In old time any sporadic disease emerged in any corner of the world, could only affect the nearby communities and stability can be reached in a short time. Because of the fast movement of people and goods, pathogens could reach to new areas where none immune and susceptible people are living, before diagnostic and control methods are established. Not only pathogens, heavy metal containing goods (including food items) and contaminated with toxic and carcinogen substances, radioactive wastes can also travel in the same trend knowingly or unknowingly mostly to countries where test and regulatory capacity are limited. Lessons learned, test experiences and technology transfer, improved knowledge and lifestyle could be considered as the positive side of Globalization.

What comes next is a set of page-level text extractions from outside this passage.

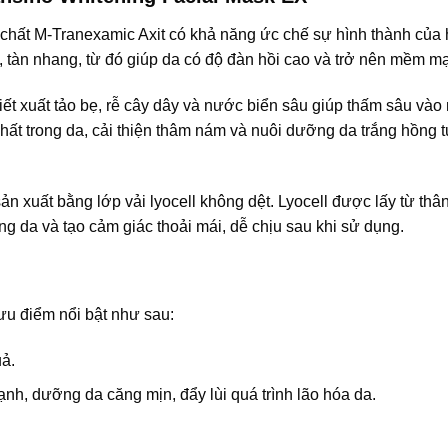
chất M-Tranexamic Axit có khả năng ức chế sự hình thành của 
tàn nhang, từ đó giúp da có độ đàn hồi cao và trở nên mềm mạ
iết xuất tảo bẹ, rễ cây dây và nước biển sâu giúp thấm sâu vào
i chất trong da, cải thiện thâm nám và nuôi dưỡng da trắng hồng 
xuất bằng lớp vải lyocell không dệt. Lyocell được lấy từ thâ
ng da và tạo cảm giác thoải mái, dễ chịu sau khi sử dụng.
ưu điểm nổi bật như sau:
ả.
ạnh, dưỡng da căng mịn, đẩy lùi quá trình lão hóa da.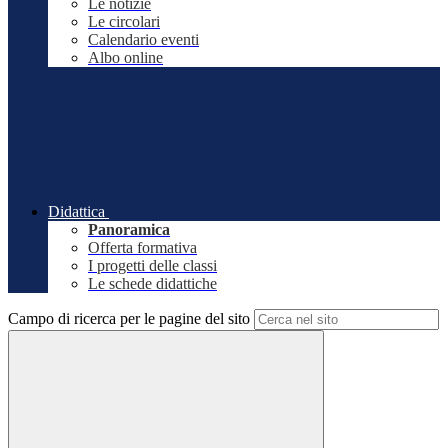
Le notizie
Le circolari
Calendario eventi
Albo online
Didattica
Panoramica
Offerta formativa
I progetti delle classi
Le schede didattiche
Campo di ricerca per le pagine del sito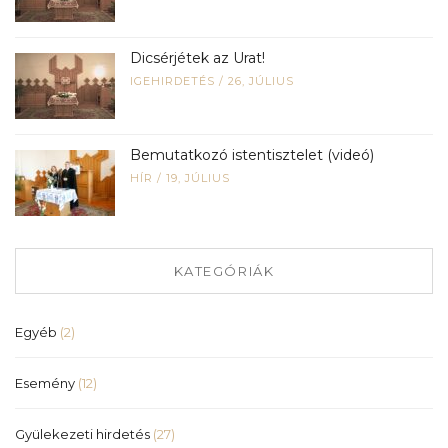
Dicsérjétek az Urat!
IGEHIRDETÉS
/
26, JÚLIUS
Bemutatkozó istentisztelet (videó)
HÍR
/
19, JÚLIUS
KATEGÓRIÁK
Egyéb
(2)
Esemény
(12)
Gyülekezeti hirdetés
(27)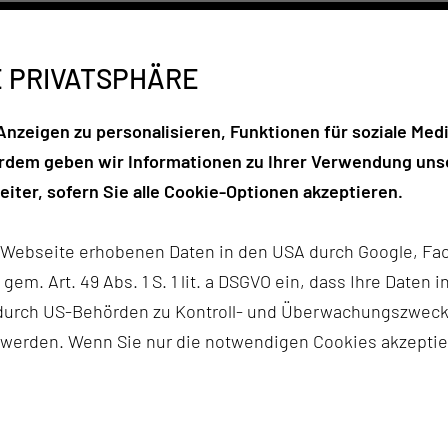
E PRIVATSPHÄRE
nzeigen zu personalisieren, Funktionen für soziale Medi
LOGIE & PNEUMOLOGIE (2. MED. KLINIK)
erdem geben wir Informationen zu Ihrer Verwendung unse
iter, sofern Sie alle Cookie-Optionen akzeptieren.
r Webseite erhobenen Daten in den USA durch Google, Fac
. KLINIK)
h gem. Art. 49 Abs. 1 S. 1 lit. a DSGVO ein, dass Ihre Date
n durch US-Behörden zu Kontroll- und Überwachungszwec
 werden. Wenn Sie nur die notwendigen Cookies akzeptie
 PLASTISCHE CHIRURGIE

In general, globalization has many dimensions, including technological, economic, scientific, political, social and cultural aspects. The interplay between globalization and health are complex and globalization is a multifaceted phenomenon that can affect health and safety in many ways. The consequences can be direct at the level of whole populations, individuals and healthcare delivery systems or indirect, through the economy, water, sanitation and other infrastructures.
Nitsuh Ethiopia is evaluating and interpreting the global situations, the pattern of disease transmissions and substances that can affect the health of the society in a given geographic settings and provide any sort of technical support, training and policy advise to concerned bodies in the horn of Africa and beyond.